There's little "noise amplification".
Pretty dang effective and transparent, in my experience.
Oops! Wasn't like I planned it that way or anything!
Lookin for a used one. Will prolly order this wk.
THANX again ya'll!!
^ Any luck?
I usually use, when I need one, an ISP Decimator.
I was sound checking at club out here (Largo) and I was was getting hellacious 60 cycle with a Tele > tuner > drive (barber GC) > TC dly > BF Bassman. Relatively quiet rig but at some venues (like this one) it can be really noisy (lights, funky wireless mic rigs, kitchen, bar, old building, etc.). I didn't have my ISP w/me (very stupid because I know this place is potentially noisy). The sound guy had two EH humdebuggers there with proprietary pwr supplies. They did absolutely nothing to the noise anywhere I placed them in the chain. That's my experience. YMMV. I know they work for some guys.
thanx for post
I have a Hum Debugger and i like it. I place it after the od's because i see it as a short slapback delay and it takes the noise away anyway. I would never put a delay before od's. The good thing about the Hum Debugger is that you can always bypass it, which you can't do with the Suhr system or humbucking pickups. It does alter the tone with some ambience kind of feeling, and that is not the baddest thing at all. The other systems like Suhr also alters the tone, but you can't turn them off.
I had a Hum Debugger and ended up getting rid of it and got an ISP Decimator instead. The Debugger was ok for getting rid of noise with single coils and a cleaner tone but if you add too much gain, it gets a weird slapback delay that some may like but I couldn't stand it.
I think all the people speaking of the "slapback delay" or other noise artifacts, are likely not putting the Hum Debugger where the manufacturer intended it to be: Immediately after the guitar. It quells the buzz from that source only.
Putting the unit further down the signal chain, only increases the chances you are going to get artifactual noise or effects like the delay that was mentioned a couple times.... The directions state where to position the unit pretty clearly.
That's why I've chosen the ISP Decimator at the other end of the signal chain, as the final piece of a noise reduction strategy.....to squelch any hiss or gain noise from pedals. The Hum Debugger quiets the 60 cycle buzz so effectively, that the ISP Decimator can be adjusted to have just a minimal gate.....the gating is practically unnoticeable, except if you have full-on HIGH GAIN FUZZ kicked in.

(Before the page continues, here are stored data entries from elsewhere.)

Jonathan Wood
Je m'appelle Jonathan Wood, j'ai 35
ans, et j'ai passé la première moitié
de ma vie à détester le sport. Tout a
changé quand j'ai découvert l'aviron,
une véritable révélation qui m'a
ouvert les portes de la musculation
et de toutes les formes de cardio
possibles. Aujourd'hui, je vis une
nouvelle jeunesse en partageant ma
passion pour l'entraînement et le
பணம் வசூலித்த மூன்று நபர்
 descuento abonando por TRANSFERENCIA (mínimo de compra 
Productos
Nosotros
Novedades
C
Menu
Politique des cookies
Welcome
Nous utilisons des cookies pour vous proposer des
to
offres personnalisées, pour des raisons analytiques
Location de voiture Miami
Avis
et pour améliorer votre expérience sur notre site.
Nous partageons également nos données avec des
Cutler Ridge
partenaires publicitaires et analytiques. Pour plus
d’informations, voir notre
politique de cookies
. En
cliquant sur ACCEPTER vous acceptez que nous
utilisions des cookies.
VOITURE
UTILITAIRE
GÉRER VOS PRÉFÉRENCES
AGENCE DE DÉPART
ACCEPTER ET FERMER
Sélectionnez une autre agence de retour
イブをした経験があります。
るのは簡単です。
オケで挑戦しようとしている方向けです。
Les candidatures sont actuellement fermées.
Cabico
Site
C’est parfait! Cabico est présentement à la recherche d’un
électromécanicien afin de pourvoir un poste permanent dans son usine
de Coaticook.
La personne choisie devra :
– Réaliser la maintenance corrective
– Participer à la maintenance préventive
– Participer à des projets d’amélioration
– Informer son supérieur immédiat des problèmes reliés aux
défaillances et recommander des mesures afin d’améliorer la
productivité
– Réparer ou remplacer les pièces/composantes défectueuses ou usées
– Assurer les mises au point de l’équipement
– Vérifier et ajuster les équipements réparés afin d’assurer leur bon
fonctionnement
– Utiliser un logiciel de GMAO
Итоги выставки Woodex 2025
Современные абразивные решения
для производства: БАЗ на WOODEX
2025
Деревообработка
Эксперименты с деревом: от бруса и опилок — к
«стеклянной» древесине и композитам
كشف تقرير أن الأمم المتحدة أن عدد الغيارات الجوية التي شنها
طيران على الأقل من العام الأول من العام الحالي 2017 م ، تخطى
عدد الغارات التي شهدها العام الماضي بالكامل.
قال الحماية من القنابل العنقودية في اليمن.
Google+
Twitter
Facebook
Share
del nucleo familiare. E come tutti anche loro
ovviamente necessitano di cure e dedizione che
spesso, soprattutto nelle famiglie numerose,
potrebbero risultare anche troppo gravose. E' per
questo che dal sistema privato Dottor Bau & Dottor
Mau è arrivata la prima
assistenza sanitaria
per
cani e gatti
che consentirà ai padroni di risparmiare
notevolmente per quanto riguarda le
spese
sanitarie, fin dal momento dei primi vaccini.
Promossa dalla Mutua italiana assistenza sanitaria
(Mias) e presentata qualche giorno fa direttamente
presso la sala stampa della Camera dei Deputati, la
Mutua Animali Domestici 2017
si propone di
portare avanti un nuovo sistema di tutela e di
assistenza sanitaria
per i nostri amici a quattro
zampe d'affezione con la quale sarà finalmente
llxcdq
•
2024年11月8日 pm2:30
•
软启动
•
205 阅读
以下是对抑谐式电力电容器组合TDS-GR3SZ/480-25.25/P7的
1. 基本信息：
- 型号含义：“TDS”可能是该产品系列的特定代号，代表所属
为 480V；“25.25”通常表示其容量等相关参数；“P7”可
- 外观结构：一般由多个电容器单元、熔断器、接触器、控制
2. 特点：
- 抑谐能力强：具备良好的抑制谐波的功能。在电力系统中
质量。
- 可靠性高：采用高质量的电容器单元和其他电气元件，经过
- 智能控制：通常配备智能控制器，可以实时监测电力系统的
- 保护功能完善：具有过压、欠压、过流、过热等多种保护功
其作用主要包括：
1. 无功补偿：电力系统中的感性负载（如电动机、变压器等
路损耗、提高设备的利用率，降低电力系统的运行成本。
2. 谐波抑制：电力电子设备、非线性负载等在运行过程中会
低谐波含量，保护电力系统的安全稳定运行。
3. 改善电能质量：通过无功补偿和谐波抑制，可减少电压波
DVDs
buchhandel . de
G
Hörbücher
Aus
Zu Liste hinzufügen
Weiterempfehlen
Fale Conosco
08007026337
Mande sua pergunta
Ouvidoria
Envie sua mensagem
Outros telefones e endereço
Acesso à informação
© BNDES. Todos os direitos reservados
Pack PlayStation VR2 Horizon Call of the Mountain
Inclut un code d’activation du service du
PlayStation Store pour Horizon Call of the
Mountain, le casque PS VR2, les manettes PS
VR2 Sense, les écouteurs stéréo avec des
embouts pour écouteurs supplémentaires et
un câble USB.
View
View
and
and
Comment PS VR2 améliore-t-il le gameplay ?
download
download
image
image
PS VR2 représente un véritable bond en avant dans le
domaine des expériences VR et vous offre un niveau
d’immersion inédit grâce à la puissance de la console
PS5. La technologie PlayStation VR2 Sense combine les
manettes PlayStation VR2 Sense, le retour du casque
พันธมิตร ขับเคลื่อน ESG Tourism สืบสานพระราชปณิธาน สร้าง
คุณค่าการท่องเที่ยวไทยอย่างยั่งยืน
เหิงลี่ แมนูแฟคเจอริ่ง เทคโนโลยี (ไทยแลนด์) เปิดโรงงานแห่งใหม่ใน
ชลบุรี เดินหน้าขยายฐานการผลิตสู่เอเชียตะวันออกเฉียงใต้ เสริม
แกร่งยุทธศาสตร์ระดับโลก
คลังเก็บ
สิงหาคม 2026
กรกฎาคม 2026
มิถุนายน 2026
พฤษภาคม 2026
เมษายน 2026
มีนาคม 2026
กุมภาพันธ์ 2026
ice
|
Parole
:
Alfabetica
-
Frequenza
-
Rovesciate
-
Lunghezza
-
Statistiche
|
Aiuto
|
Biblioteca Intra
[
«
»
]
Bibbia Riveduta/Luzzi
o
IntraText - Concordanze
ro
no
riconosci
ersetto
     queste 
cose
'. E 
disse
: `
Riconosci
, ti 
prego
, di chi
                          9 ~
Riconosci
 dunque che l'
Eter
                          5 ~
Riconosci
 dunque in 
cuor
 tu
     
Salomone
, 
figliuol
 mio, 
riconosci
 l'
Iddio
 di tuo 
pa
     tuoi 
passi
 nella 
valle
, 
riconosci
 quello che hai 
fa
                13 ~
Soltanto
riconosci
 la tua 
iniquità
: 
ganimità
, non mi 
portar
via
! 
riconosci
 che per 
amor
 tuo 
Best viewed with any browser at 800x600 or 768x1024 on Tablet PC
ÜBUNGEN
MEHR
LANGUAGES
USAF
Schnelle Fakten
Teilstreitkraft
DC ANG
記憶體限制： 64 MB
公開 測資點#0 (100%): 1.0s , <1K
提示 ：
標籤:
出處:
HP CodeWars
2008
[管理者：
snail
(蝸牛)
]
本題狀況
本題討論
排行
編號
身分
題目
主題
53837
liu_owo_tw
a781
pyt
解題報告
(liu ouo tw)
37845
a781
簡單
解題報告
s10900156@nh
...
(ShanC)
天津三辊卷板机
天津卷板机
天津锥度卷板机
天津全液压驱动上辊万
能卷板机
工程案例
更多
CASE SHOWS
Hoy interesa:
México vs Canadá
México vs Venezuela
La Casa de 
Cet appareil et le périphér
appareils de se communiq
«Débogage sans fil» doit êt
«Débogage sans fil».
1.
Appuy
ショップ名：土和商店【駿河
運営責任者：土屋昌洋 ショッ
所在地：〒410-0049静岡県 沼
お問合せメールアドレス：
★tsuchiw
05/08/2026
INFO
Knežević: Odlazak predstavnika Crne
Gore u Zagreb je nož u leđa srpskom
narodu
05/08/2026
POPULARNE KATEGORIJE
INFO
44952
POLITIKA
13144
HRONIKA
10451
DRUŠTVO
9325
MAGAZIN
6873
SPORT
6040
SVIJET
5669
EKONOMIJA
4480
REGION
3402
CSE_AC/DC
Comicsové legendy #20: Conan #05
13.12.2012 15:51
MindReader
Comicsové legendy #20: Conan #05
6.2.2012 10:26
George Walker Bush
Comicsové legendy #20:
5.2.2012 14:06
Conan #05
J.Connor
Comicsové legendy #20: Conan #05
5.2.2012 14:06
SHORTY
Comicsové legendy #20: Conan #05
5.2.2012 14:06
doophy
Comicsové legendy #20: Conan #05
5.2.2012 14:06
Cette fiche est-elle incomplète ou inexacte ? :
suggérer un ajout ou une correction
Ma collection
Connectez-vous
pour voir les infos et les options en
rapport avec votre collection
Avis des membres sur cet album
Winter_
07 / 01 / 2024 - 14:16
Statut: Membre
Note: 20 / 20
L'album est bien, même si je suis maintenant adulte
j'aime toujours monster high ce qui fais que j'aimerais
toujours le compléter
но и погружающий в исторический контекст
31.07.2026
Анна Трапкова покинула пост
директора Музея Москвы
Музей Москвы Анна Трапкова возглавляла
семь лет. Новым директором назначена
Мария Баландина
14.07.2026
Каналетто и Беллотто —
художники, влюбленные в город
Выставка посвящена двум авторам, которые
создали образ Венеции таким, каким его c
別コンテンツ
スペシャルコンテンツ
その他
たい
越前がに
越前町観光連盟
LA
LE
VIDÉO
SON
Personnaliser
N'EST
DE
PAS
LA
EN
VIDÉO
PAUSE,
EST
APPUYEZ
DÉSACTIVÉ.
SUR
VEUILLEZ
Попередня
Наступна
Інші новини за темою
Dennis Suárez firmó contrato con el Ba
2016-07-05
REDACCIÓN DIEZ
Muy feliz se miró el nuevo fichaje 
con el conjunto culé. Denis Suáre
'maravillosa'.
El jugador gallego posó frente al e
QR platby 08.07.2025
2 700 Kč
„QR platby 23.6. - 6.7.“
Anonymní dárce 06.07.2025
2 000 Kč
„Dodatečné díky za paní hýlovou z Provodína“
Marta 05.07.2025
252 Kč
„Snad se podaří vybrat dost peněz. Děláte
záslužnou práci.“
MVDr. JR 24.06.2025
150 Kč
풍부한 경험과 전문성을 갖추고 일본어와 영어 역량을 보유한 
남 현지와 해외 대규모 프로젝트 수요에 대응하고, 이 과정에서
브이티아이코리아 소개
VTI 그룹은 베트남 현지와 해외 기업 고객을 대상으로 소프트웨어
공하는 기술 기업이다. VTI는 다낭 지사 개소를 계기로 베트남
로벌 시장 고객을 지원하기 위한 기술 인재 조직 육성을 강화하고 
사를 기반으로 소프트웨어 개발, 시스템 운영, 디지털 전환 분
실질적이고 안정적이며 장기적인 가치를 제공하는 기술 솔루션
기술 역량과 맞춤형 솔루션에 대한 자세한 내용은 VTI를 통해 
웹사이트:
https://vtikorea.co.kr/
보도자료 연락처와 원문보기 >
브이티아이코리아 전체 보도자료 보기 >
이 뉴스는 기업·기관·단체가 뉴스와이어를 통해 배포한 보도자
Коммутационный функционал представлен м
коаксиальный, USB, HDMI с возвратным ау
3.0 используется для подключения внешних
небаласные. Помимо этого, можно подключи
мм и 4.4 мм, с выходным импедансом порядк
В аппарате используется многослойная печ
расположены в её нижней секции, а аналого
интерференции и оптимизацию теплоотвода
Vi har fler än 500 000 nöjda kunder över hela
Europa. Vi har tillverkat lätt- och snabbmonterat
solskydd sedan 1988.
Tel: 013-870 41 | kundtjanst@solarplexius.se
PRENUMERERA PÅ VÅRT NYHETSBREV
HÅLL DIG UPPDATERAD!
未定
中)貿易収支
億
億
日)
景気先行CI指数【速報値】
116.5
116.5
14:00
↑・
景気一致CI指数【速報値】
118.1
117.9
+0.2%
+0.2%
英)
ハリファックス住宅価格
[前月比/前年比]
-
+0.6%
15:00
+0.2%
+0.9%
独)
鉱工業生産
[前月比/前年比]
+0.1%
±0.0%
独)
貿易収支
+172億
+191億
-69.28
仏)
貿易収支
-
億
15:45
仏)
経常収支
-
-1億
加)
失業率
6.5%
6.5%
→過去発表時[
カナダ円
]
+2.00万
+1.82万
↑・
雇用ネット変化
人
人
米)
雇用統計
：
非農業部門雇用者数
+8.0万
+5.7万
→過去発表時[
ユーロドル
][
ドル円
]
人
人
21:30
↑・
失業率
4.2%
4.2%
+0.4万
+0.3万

I got the delay effect when the Hum Debugger was the only pedal.
What kind of guitar and pickups, Otis? Really interesting.
I have tried my rig with the following axe types:
*PRS Custom 24 (2 humbuckers with coil-splitting),
*3 pickup Nashville Tele (Lollar P90, strat pickup, Tele bridge pickup),
*Hollow jazz box with Lollar single coil Charlie Christian pickup,
*Acoustic dreadnaught with Duncan single coil magnetic pickup,
*Acoustic with Fishman transducer in bridge,
*Baritone Strat with standard single coils,
*Vintage lapsteel with big single coil pickup
None of these produced any weird artifactual noises with the Hum Debugger. None of these pickups were active....all passive.